- [Supplied material]:
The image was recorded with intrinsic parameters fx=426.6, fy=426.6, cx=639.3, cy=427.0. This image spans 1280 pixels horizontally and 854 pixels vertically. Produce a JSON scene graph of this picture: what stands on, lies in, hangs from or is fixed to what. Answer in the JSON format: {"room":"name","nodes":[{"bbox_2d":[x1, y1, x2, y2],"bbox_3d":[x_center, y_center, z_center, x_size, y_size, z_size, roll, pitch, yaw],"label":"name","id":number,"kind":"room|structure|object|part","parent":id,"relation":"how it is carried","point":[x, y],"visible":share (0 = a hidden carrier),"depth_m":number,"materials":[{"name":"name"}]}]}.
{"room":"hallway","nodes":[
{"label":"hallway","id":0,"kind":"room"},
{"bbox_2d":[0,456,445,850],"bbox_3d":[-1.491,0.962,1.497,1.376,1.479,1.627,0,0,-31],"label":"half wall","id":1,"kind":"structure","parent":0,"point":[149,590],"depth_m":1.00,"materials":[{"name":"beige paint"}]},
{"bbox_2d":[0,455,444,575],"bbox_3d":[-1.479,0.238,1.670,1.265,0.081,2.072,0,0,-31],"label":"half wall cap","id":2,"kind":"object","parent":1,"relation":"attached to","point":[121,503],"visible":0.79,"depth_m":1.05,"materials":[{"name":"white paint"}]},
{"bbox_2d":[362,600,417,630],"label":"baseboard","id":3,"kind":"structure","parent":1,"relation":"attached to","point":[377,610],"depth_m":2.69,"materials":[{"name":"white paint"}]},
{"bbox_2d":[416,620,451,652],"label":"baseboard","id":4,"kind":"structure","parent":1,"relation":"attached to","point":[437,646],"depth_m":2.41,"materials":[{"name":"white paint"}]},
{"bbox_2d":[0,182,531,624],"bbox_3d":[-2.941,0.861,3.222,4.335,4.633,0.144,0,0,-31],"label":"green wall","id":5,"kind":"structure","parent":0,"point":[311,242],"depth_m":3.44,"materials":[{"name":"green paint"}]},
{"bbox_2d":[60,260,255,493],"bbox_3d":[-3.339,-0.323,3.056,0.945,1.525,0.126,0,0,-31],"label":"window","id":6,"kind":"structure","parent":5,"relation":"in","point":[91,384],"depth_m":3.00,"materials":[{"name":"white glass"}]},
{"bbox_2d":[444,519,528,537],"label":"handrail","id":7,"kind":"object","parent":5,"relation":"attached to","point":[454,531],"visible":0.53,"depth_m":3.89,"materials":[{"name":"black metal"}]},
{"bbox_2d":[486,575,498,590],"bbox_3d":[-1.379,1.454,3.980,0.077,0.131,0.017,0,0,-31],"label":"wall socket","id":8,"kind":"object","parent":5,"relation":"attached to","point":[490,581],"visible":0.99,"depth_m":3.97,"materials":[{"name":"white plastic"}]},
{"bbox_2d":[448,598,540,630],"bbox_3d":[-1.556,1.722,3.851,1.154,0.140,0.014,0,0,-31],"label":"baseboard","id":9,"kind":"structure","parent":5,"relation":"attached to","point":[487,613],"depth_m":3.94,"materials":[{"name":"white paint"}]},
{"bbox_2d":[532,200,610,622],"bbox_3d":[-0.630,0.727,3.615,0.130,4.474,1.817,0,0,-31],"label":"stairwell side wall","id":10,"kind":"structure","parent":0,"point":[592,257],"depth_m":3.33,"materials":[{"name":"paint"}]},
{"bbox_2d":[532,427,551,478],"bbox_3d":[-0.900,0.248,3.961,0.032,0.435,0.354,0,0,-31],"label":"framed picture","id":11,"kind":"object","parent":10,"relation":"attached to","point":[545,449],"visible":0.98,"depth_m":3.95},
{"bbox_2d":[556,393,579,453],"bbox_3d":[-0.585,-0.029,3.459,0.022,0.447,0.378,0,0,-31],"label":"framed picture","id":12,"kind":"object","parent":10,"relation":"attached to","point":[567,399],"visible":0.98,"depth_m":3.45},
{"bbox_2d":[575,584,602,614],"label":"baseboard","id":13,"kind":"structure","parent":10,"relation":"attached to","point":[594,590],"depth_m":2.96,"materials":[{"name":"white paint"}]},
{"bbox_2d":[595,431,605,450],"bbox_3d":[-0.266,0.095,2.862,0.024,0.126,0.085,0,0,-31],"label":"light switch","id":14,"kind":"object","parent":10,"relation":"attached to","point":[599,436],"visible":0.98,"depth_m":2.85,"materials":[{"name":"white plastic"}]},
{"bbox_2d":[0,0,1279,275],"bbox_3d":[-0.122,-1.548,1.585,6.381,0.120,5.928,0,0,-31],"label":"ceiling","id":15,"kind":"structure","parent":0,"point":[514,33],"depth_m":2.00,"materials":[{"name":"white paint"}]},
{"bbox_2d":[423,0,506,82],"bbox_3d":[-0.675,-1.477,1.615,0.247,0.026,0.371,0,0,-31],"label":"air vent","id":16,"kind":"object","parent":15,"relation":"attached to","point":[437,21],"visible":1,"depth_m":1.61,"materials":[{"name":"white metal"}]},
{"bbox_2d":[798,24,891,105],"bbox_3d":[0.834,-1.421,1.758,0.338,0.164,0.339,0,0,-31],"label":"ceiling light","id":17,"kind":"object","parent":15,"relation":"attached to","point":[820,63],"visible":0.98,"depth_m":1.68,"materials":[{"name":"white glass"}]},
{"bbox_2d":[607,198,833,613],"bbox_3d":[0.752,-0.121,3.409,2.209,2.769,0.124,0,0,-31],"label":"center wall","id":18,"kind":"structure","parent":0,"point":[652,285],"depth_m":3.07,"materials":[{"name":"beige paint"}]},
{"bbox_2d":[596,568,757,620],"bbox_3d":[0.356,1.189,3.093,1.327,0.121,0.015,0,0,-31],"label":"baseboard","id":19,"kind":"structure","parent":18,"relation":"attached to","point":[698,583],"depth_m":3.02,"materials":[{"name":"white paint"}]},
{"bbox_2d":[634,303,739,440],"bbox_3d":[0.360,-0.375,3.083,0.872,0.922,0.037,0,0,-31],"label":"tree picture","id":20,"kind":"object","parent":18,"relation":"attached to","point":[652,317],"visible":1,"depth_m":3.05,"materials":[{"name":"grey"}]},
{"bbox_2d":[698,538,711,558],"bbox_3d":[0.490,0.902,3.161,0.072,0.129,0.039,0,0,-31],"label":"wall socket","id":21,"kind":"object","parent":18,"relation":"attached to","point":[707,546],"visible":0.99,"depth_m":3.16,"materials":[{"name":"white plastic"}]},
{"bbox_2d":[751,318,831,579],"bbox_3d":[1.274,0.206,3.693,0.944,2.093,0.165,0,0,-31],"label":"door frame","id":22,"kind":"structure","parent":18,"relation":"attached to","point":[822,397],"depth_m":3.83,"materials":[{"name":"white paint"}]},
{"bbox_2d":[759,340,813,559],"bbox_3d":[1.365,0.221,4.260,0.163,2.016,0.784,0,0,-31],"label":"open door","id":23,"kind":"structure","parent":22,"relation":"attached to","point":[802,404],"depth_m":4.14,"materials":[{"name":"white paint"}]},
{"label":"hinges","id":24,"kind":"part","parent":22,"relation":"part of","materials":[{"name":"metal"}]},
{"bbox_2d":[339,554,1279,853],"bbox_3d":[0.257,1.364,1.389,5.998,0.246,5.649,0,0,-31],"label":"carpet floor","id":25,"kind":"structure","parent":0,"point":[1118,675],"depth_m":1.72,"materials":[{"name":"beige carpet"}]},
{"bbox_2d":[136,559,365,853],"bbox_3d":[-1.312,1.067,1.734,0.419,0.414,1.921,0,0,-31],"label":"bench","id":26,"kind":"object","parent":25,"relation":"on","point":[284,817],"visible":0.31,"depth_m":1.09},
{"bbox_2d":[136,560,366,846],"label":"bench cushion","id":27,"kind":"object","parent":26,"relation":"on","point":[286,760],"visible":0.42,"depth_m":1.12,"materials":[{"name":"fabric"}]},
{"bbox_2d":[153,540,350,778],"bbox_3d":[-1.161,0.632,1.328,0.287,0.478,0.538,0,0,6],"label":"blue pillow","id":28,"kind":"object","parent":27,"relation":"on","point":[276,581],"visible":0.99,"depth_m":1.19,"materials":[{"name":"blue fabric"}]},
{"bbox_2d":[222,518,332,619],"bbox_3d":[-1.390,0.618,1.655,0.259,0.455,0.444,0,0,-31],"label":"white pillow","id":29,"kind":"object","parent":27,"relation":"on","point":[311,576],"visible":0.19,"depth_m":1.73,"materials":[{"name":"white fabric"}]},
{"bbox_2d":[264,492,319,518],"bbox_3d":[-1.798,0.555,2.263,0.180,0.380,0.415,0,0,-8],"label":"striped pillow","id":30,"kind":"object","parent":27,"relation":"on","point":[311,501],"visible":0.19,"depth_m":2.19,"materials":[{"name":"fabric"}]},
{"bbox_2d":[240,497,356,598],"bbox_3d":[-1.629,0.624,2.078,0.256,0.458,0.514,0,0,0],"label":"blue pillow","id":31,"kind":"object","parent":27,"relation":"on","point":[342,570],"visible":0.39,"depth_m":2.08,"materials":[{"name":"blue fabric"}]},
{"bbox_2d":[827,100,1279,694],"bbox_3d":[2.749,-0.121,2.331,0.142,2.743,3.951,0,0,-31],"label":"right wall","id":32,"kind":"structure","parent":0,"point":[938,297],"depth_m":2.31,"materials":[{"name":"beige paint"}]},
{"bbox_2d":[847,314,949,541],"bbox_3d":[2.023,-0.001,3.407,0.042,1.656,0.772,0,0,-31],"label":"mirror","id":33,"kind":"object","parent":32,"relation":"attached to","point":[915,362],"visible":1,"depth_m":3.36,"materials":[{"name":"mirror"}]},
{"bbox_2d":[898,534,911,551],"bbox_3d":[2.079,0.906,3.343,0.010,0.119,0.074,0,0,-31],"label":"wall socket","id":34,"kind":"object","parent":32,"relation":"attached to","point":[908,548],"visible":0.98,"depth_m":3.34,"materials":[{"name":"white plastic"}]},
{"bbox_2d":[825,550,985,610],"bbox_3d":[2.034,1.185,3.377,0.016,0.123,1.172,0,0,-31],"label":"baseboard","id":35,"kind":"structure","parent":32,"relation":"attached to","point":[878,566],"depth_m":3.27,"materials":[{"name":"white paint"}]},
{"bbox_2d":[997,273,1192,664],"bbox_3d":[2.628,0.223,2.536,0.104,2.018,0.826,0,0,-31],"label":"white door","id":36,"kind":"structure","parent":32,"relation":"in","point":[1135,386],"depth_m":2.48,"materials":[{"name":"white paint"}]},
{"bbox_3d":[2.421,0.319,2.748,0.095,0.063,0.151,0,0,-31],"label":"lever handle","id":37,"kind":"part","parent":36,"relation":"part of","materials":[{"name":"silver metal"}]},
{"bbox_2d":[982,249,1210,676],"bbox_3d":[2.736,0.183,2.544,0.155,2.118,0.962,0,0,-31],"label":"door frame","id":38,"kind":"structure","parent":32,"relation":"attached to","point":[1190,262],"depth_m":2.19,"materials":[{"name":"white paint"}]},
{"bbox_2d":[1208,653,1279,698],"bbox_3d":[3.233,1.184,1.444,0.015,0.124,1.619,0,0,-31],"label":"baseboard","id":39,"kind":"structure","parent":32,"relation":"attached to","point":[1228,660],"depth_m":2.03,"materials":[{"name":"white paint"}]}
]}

- [Aim of the task]:
Among the lines above, return each one holding the string "half".

- [Written answer]:
{"bbox_2d":[0,456,445,850],"bbox_3d":[-1.491,0.962,1.497,1.376,1.479,1.627,0,0,-31],"label":"half wall","id":1,"kind":"structure","parent":0,"point":[149,590],"depth_m":1.00,"materials":[{"name":"beige paint"}]},
{"bbox_2d":[0,455,444,575],"bbox_3d":[-1.479,0.238,1.670,1.265,0.081,2.072,0,0,-31],"label":"half wall cap","id":2,"kind":"object","parent":1,"relation":"attached to","point":[121,503],"visible":0.79,"depth_m":1.05,"materials":[{"name":"white paint"}]},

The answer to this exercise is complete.